There were 176 households, out of which 16.5% had children under the age of 18 living with them, 44.9% were married couples living together, 6.8% had a female householder with no husband present, and 46.6% were non-families. 35.8% of all households were made up of individuals, and 13.1% had someone living alone who was 65 years of age or older. The average household size was 1.98 and the average family size was 2.54.

In the city, the population was spread out, with 14.3% under the age of 18, 6.4% from 18 to 24, 19.9% from 25 to 44, 31.7% from 45 to 64, and 27.6% who were 65 years of age or older. The median age was 50 years. For every 100 females, there were 89.8 males. For every 100 females age 18 and over, there were 91.4 males.

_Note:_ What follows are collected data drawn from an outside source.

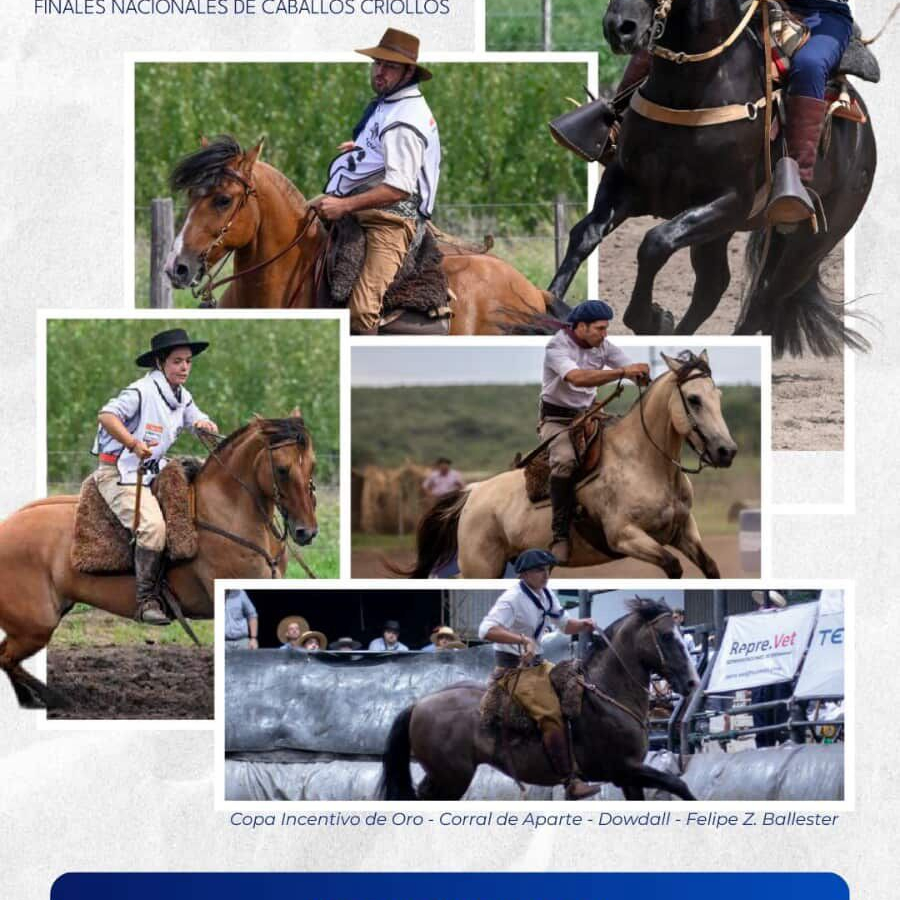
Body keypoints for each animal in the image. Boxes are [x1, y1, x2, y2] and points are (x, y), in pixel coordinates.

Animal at [0, 410, 318, 709]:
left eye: (312, 465)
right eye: (282, 469)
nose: (306, 531)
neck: (226, 514)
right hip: (35, 626)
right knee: (6, 658)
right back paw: (55, 698)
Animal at [378, 597, 700, 801]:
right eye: (667, 636)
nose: (692, 682)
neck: (606, 695)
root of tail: (419, 704)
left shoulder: (629, 777)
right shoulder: (625, 768)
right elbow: (679, 784)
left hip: (442, 776)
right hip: (452, 778)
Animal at [403, 351, 737, 579]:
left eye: (718, 396)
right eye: (693, 399)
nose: (727, 451)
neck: (646, 463)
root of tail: (473, 492)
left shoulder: (683, 530)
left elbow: (711, 567)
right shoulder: (624, 536)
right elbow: (672, 565)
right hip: (481, 567)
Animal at [548, 0, 876, 356]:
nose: (619, 27)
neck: (693, 89)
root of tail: (865, 139)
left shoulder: (730, 202)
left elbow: (655, 242)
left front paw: (652, 319)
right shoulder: (626, 182)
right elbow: (585, 234)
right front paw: (552, 304)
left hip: (810, 244)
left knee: (765, 300)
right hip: (721, 235)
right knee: (713, 285)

The median income for a household in the city was $29,000, and the median income for a family was $31,161. Males had a median income of $26,364 versus $21,429 for females. The per capita income for the city was $16,535. About 10.9% of families and 16.2% of the population were below the poverty line, including 13.6% of those under age 18 and none of those age 65 or over.

==Education==
It is in the Neah-Kah-Nie School District 56. The district's comprehensive high school is Neah-Kah-Nie High School.

The county is in the Tillamook Bay Community College district.